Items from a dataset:
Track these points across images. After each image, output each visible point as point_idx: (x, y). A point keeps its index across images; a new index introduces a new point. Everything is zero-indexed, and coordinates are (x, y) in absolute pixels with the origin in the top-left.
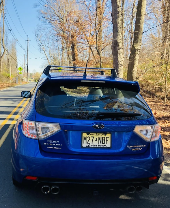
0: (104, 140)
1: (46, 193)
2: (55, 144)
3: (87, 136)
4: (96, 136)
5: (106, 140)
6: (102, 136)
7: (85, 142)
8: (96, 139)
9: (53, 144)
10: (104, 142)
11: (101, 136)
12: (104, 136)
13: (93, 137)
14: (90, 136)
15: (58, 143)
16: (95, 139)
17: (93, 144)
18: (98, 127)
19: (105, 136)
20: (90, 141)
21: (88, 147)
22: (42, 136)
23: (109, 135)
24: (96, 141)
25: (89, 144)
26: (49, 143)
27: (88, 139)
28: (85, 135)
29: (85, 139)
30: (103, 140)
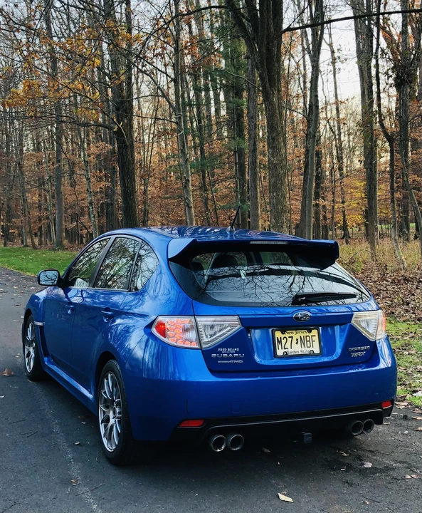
0: (309, 341)
1: (218, 450)
2: (233, 354)
3: (283, 336)
4: (297, 335)
5: (313, 341)
6: (305, 335)
7: (280, 346)
8: (297, 340)
9: (228, 354)
10: (309, 345)
11: (303, 334)
12: (308, 334)
13: (292, 337)
14: (287, 335)
15: (236, 352)
16: (294, 341)
17: (292, 350)
18: (301, 317)
19: (310, 335)
20: (288, 345)
21: (286, 356)
22: (208, 342)
23: (315, 332)
24: (297, 343)
25: (286, 350)
26: (221, 352)
27: (284, 341)
28: (278, 334)
29: (280, 342)
30: (307, 341)
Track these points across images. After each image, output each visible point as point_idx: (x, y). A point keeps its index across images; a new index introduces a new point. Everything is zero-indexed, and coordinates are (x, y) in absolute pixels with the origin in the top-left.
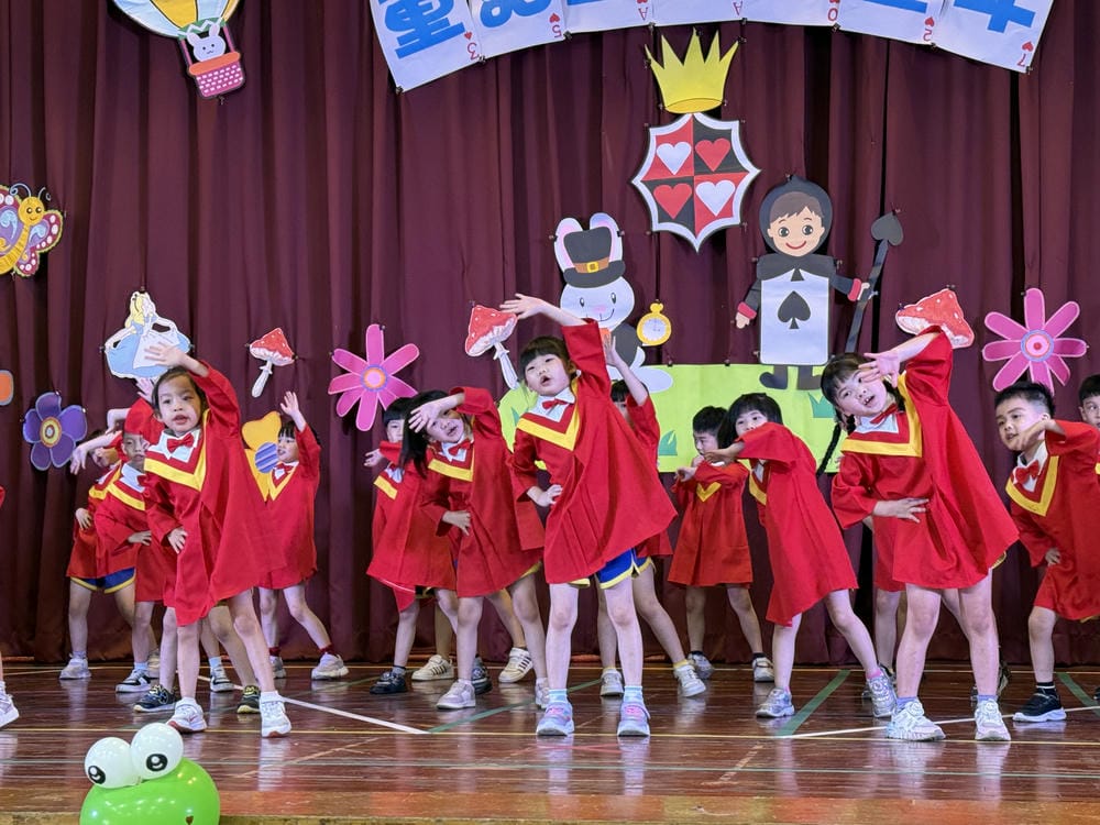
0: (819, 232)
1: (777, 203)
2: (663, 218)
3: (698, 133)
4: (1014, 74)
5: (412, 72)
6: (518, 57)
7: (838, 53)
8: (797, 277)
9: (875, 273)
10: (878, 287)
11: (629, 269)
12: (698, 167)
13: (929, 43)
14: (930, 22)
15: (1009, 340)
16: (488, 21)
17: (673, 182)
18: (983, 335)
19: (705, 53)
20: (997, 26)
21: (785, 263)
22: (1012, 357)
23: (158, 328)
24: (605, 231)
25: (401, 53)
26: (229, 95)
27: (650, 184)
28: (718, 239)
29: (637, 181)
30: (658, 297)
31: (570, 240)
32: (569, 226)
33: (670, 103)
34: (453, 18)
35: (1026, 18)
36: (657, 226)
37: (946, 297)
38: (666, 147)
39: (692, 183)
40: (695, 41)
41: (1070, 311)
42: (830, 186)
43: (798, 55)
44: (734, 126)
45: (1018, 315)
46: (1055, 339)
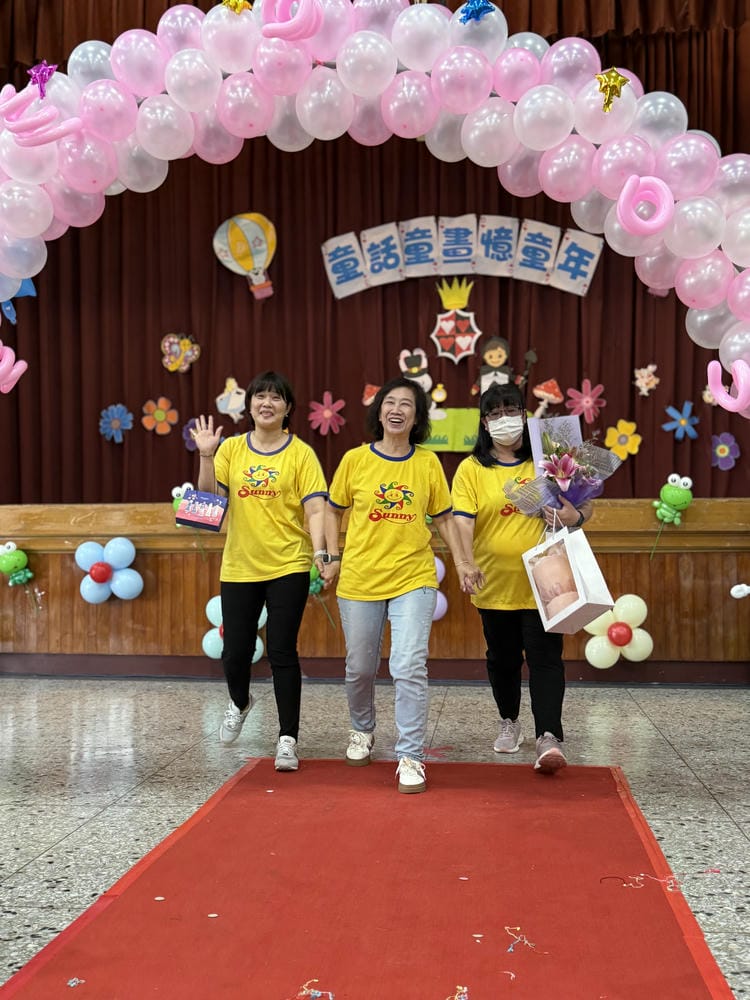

▸ **Problem**:
Retype the portion of the data above that starts on the line with "1: (777, 203)" and finishes on the line with "25: (401, 53)", including both of those lines.

▸ **Answer area**:
1: (777, 203)
2: (663, 218)
3: (698, 133)
4: (1014, 74)
5: (412, 72)
6: (518, 57)
7: (838, 53)
8: (797, 277)
9: (875, 273)
10: (878, 287)
11: (629, 269)
12: (698, 167)
13: (929, 43)
14: (930, 22)
15: (1009, 340)
16: (488, 21)
17: (673, 182)
18: (983, 335)
19: (705, 53)
20: (997, 26)
21: (785, 263)
22: (1012, 357)
23: (158, 328)
24: (605, 231)
25: (401, 53)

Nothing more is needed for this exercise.